The Body Builders ★★★ | In the future, lots of people store their organic bodies away and remotely control synthetic ones via radio. An interestingly Sixties take on the "Ghost in the Shell" concept, with no "mind uploading" techno-mysticism and (because the Sixties) a boxing plot. That said, it makes sense even in the modern day when boxing has declined significantly in popularity, just because the technology enables it. Good stuff, marred slightly by a ridiculously cliched ending scene.

Cocoon ★★★★ | A surprisingly dark and nihilistic tale, that starts out as what seems like an broad satire of Sixties suburban television culture.

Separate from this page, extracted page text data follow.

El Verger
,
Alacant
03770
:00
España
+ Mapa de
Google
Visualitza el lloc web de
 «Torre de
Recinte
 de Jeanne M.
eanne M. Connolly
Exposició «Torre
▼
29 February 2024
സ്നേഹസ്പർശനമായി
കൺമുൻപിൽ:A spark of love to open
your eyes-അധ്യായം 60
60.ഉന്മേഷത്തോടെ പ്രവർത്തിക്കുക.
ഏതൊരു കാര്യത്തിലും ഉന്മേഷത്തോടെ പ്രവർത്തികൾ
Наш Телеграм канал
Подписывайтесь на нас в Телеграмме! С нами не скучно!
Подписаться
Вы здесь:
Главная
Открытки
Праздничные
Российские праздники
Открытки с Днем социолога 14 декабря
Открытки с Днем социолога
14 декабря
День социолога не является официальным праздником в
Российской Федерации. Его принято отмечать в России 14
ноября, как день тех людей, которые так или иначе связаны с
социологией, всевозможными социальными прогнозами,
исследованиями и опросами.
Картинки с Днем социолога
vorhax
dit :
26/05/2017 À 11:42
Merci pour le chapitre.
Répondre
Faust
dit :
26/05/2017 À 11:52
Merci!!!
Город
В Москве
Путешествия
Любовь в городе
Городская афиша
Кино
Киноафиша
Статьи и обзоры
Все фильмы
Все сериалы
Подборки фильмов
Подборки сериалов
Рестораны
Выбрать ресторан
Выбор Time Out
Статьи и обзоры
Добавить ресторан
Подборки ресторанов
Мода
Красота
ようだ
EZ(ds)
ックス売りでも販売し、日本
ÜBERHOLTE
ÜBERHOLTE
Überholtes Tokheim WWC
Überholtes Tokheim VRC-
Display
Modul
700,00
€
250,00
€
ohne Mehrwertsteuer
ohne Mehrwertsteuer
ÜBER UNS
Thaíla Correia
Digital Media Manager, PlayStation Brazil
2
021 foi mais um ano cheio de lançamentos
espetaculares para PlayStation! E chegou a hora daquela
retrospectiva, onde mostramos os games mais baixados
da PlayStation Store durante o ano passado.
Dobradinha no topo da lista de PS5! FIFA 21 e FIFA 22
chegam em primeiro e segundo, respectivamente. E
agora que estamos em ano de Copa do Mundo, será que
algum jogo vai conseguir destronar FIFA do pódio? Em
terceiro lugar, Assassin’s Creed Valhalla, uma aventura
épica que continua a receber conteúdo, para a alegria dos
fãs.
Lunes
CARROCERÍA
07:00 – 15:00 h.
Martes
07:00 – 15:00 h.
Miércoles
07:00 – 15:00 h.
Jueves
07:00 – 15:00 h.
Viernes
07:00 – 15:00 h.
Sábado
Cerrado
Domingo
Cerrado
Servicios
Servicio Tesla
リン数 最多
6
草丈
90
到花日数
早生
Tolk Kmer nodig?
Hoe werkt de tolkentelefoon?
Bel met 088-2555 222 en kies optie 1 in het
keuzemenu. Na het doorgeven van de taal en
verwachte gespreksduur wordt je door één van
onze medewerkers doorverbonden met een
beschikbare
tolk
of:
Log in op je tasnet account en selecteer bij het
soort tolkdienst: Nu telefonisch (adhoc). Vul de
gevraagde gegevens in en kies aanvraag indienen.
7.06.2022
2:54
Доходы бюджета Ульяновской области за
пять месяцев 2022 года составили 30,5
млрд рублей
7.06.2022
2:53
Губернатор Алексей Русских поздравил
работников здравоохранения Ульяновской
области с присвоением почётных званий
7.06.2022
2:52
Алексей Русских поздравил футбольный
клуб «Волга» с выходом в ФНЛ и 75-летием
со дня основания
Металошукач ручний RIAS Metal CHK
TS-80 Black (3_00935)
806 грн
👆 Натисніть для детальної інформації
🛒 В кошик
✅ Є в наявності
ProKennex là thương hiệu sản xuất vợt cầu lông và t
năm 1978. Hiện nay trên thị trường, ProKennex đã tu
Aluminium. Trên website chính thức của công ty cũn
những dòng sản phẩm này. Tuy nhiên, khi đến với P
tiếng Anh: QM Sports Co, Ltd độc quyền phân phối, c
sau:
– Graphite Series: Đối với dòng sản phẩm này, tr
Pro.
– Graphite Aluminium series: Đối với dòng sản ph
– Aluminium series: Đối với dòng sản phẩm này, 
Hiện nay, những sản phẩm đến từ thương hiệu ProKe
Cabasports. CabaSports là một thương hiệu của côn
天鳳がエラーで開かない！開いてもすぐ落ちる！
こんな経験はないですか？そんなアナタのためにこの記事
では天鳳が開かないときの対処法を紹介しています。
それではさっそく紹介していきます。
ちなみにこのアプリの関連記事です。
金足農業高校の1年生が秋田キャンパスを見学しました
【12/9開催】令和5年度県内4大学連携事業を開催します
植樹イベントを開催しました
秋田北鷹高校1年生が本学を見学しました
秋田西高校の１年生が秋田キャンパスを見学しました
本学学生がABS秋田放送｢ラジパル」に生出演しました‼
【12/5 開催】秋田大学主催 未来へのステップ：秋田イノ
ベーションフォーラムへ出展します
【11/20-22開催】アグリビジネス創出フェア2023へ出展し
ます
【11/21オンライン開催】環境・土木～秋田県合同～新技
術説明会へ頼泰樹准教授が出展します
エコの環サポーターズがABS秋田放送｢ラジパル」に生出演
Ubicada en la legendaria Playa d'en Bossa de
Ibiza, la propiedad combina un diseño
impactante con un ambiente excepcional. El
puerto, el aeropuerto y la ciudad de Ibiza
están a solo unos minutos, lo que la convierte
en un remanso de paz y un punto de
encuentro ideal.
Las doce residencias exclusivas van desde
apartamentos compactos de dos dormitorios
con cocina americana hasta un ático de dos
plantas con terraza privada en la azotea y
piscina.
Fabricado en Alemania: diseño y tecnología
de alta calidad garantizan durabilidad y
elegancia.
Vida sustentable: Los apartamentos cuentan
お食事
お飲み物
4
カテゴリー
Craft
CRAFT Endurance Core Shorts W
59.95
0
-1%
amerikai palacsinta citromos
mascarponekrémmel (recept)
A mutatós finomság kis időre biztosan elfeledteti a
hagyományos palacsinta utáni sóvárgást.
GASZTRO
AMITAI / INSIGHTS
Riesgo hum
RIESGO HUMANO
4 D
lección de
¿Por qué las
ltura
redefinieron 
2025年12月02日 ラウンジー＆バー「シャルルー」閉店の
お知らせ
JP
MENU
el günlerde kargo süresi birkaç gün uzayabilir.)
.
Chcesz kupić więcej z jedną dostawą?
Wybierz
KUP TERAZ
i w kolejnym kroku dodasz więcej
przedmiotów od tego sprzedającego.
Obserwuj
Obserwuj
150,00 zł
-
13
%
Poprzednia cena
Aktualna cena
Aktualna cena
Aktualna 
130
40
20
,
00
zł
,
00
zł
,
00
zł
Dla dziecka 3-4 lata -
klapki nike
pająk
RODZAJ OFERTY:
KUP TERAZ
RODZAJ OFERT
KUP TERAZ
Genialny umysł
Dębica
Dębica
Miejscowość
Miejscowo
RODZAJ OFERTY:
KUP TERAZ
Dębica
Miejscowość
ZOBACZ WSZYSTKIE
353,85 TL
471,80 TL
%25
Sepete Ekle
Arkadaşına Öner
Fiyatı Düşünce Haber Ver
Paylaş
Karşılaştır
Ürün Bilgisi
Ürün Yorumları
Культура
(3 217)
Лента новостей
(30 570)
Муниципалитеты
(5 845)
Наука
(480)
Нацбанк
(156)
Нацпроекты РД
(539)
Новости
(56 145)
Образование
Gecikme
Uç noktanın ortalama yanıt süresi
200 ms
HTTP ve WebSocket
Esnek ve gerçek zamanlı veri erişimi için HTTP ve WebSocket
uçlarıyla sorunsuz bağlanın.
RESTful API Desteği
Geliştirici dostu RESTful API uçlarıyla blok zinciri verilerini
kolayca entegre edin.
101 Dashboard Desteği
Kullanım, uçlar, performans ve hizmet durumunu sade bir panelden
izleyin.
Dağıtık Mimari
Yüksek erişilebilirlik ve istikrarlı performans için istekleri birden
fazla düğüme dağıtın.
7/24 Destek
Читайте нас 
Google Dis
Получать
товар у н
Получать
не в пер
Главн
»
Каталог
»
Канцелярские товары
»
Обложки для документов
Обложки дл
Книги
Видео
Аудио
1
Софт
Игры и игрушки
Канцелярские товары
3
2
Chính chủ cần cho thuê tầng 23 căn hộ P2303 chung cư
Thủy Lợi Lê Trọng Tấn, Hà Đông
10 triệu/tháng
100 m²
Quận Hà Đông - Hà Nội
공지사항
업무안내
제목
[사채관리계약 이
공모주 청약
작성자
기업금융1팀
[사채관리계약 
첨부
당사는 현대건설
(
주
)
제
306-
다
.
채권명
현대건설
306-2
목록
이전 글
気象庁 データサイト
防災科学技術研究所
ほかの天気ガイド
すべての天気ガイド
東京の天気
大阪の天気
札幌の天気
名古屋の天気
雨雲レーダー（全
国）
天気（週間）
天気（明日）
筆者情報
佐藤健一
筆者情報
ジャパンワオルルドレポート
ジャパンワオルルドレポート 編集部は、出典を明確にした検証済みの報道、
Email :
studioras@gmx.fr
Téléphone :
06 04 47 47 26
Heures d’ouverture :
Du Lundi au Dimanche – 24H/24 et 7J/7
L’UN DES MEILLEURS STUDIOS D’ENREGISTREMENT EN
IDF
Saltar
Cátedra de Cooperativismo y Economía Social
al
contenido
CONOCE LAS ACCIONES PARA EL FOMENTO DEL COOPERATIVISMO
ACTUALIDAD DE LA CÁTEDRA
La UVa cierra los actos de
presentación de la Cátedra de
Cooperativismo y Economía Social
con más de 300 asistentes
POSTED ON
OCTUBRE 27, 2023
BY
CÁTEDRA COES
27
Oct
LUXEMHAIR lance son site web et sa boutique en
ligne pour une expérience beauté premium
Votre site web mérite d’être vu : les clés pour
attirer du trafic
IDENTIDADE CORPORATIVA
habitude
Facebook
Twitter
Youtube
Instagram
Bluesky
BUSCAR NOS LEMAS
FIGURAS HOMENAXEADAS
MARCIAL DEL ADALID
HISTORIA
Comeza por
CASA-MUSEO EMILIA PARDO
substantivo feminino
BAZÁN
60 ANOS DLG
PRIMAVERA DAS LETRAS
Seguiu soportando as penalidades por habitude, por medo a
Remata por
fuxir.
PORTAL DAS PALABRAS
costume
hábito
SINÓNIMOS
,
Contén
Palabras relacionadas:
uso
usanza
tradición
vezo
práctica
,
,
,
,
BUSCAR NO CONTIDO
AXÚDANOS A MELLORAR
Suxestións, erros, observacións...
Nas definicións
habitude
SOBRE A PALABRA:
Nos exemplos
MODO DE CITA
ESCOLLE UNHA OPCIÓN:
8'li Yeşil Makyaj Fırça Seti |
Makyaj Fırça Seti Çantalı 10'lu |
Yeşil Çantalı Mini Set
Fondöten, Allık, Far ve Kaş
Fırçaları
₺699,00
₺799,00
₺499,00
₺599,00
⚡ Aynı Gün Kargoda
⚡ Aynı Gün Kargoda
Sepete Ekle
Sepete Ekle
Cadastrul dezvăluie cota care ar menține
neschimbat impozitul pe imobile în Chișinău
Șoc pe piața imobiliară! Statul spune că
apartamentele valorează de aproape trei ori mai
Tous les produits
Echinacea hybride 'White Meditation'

The disaster that befalls our cocooned hero and necessitates his escape from the facility is anachronistic Sixties silliness, but it's still effective.

The Lawgiver ★★ | A predictable overpopulation/abortion-debate thriller that is interesting mostly for its historical place just before Roe v. Wade and just after The Population Bomb. Needless to say, the future came out just a bit more nuanced than the story portrays.

Thunderhead ★★½ | A Navy outpost lieutenant finally receives orders for a mission, twenty years after he assumed he was forgotten. Good in spots, but overlong and some of the dialogue (the kid, the commodore, the aliens) was just ridiculous, like low-grade Twilight Zone stereotypes.

Hybrid ★½ | Interesting idea but barely a plot and the narration for the tree was ponderous (even for a giant tree).

Doorstep ★★ | A glory-crazed military commander mucks up a first-contact scenario. You get the sense that Laumer had some personal experience with arrogant upwardly-mobile senior officers during his time in the military... The actual story is fairly predictable, meanwhile.

A Relic of War ★★★½ | The people of a backwater colony confront the military history of their giant rusted battle robot "mascot." Possibly the best-crafted story in the collection in terms of length-to-plot-to-characterization ratio. "Cocoon" edges it out slightly because of the dramatic tonal shift and nihilistic punch.

OVERALL : ★★½, rounded down to ★★. There are some good stories in here (I recommend "Cocoon," "A Relic of War," and to a lesser extent "The Body Builders") but as a collection, especially a "Best of" collection, I don't recommend it.